--- Begin Data shown ---

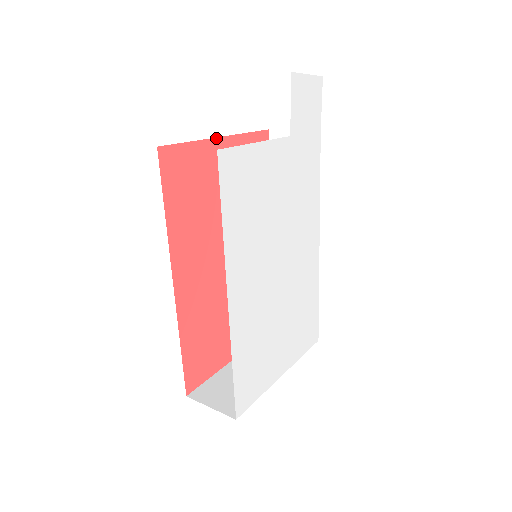
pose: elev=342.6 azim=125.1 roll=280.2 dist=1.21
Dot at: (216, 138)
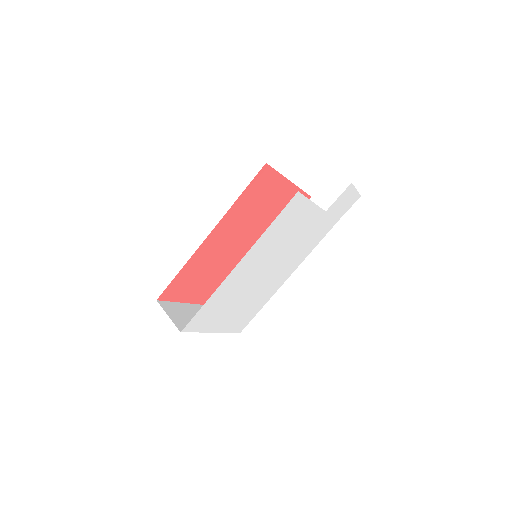
Dot at: (289, 180)
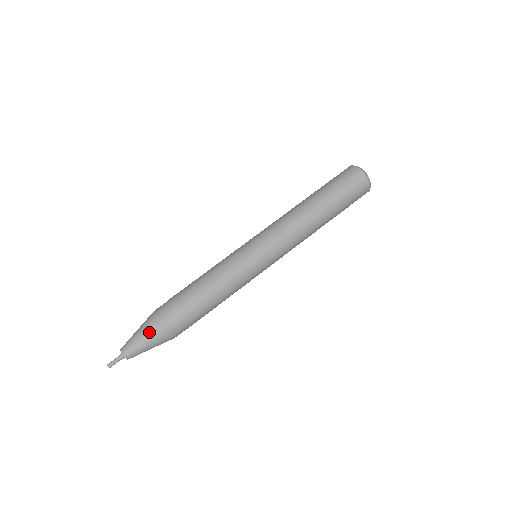
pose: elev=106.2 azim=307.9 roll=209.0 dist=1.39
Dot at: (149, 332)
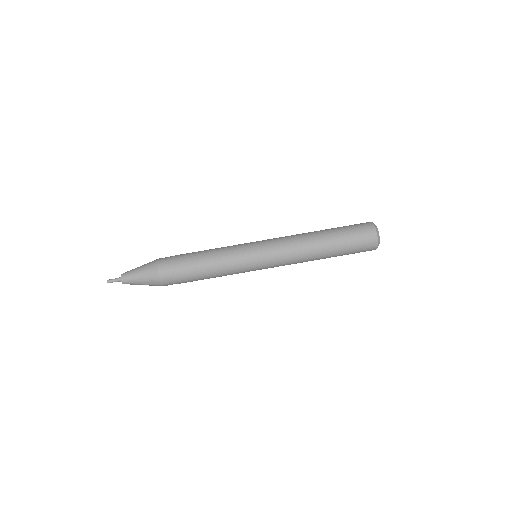
Dot at: (149, 283)
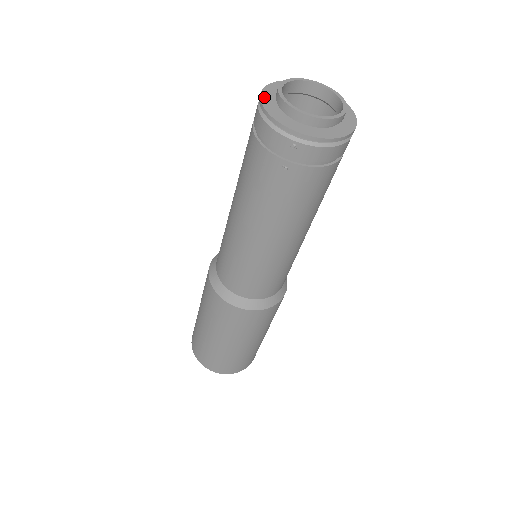
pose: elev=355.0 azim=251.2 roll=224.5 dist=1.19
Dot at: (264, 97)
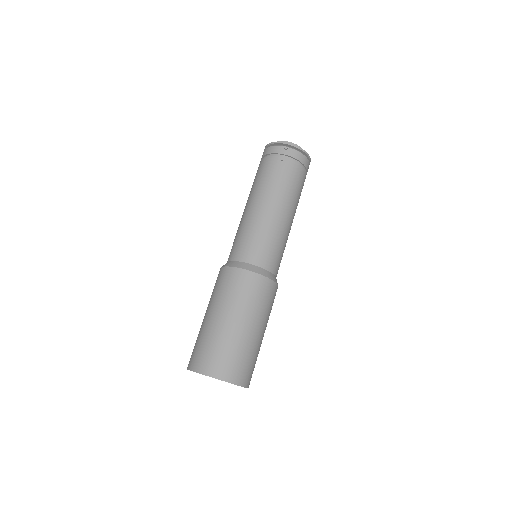
Dot at: (267, 147)
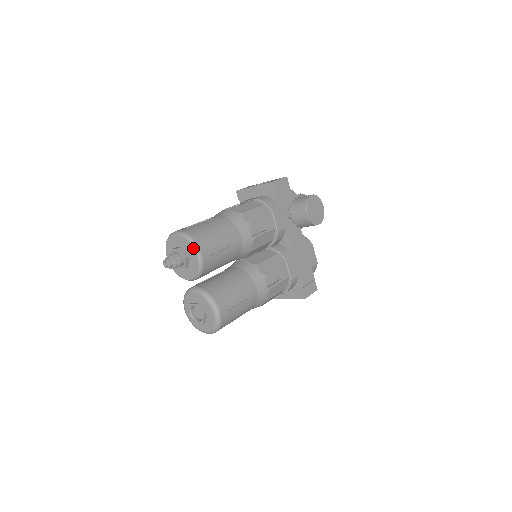
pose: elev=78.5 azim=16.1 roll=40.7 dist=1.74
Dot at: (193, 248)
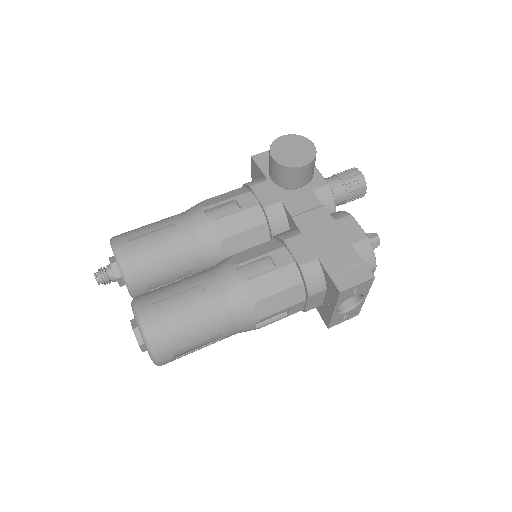
Dot at: (111, 247)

--- End Data shown ---

■ What you should do
Please give the material again line for line, starting at its beginning and ending with the line that contains "Dot at: (267, 147)", both ends included. Leave the pictures out of your answer.

■ Task result
pose: elev=342.6 azim=125.1 roll=280.2 dist=1.21
Dot at: (216, 138)
Dot at: (289, 180)
pose: elev=106.2 azim=307.9 roll=209.0 dist=1.39
Dot at: (149, 332)
Dot at: (149, 283)
pose: elev=355.0 azim=251.2 roll=224.5 dist=1.19
Dot at: (264, 97)
Dot at: (267, 147)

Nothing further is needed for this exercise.